■ Supplied passage ■
◇ ◇ ◇ ◇

Thomas Corrigan rips chunks from a loaf and tosses them to the pigeons into the small tarmaced area outside his house on St Michael’s Terrace in Warrenmount.
All around are parked cars and the orange traffic cones that people use to reserve parking spaces in front of their houses.
The public space on offer in the St Michael’s Terrace, Hammond Street and St John’s Street enclave, in the heart of Warrenmount, isn’t well taken care of, he says.
A lot of it is taken up by cars, some owned by those who live there, others from outside.
Residents have complained about outsiders’ parking there for free for at least three years, but when it came to a vote, they rejected a proposal to install residential permit and pay-and-display parking.
“We spoke to other areas who got the disc parking and said it didn’t make an awful lot of difference, because the clampers weren’t coming around doing their job,” he says.
“They were saying, it really hasn’t worked a lot for us,” says Corrigan. Some feel the money spent on parking fees may not go back to the community, he says.
This neighbourhood is far from an outlier in rejecting the roll-out of pay-and-display and permit parking.
At last Wednesday’s transport committee meeting, the council’s parking enforcement officer said residents vote against lots of these proposed schemes, and that organising those votes, only for them to be rejected, is a huge waste of resources.
He proposed tweaks to the process by which neighbourhoods vote on pay-and-display parking, including a step to make it harder for proposals to meet the threshold for a council-organised vote.
Councillors disagreed on whether that was the right pragmatic move or a step that makes it harder to bring in paid parking at a time it needs to be easier.
Another measure might be to add a sweetener to make it more likely that people will vote yes, says one academic, Neil Galway, a transport and urban design academic in Queen’s University Belfast.
Money from the fees could stay in the community, he says. “That kind of a model might be something that people would look more sympathetically at if they saw some benefits.”

◇ ◇ ◇ ◇

■ Data supplied ■
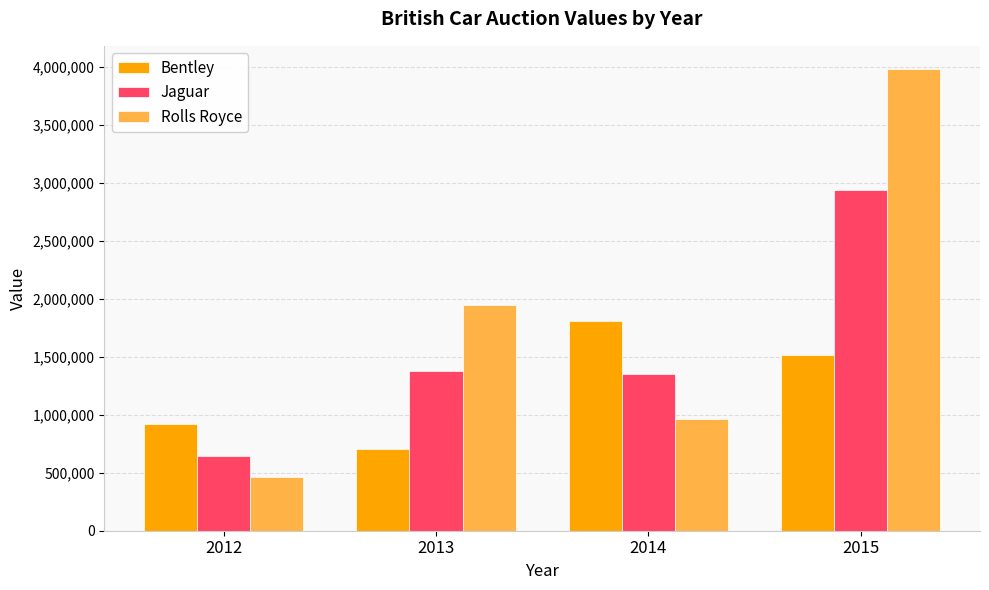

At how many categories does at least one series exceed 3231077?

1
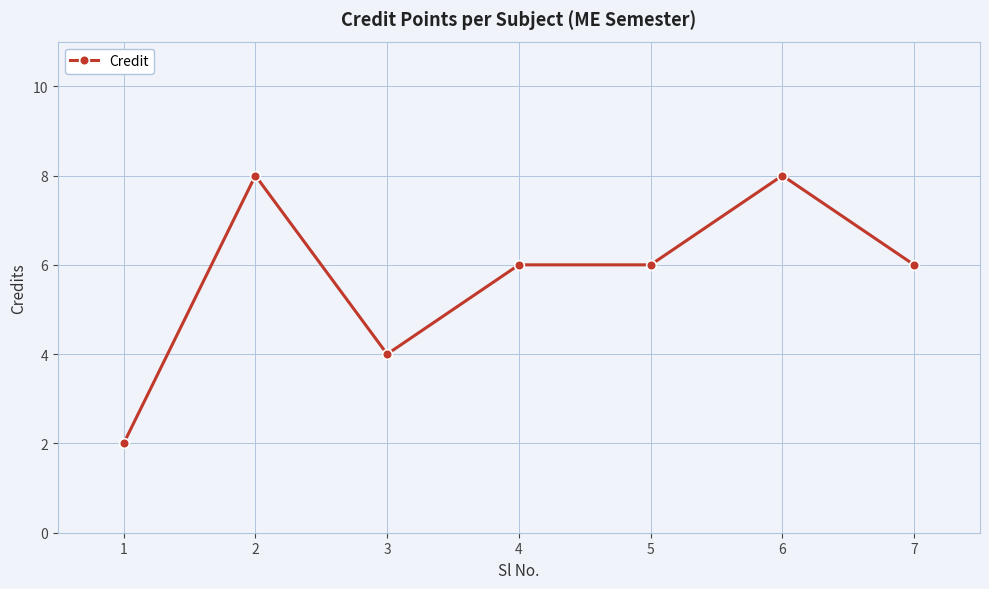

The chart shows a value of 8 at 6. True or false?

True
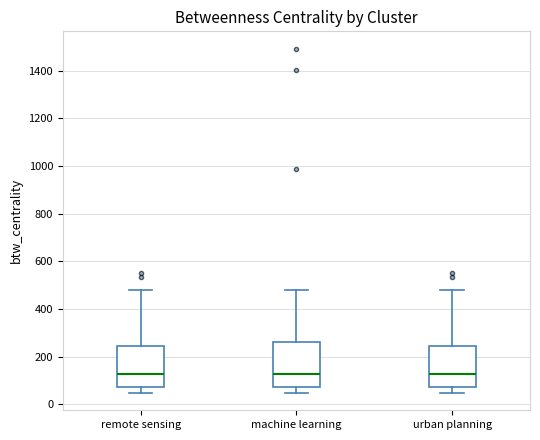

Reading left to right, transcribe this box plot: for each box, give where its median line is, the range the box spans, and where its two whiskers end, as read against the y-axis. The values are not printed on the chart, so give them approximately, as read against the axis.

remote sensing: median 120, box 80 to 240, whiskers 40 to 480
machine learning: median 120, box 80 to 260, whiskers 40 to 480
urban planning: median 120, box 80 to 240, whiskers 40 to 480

◇ ◇ ◇ ◇

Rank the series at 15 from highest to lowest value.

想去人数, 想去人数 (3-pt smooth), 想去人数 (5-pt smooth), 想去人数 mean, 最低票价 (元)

◇ ◇ ◇ ◇

■ Problems and tasks ■
[1] Name every street that the article on parking in Warrenmount mentions.
[2] In the article on parking in Warrenmount, substitute "traffic management officer" for "parking enforcement officer" and reproduce the text starting at "At last Wednesday’s" and ending at "Queen’s University Belfast.".
[3] According to the article on parking in Warrenmount, for how long have residents complained about outsiders parking there for free?

■ Responses to the tasks ■
[1] St Michael's Terrace, Hammond Street, St John's Street

[2]
At last Wednesday’s transport committee meeting, the council’s traffic management officer said residents vote against lots of these proposed schemes, and that organising those votes, only for them to be rejected, is a huge waste of resources.
He proposed tweaks to the process by which neighbourhoods vote on pay-and-display parking, including a step to make it harder for proposals to meet the threshold for a council-organised vote.
Councillors disagreed on whether that was the right pragmatic move or a step that makes it harder to bring in paid parking at a time it needs to be easier.
Another measure might be to add a sweetener to make it more likely that people will vote yes, says one academic, Neil Galway, a transport and urban design academic in Queen’s University Belfast.

[3] For at least three years.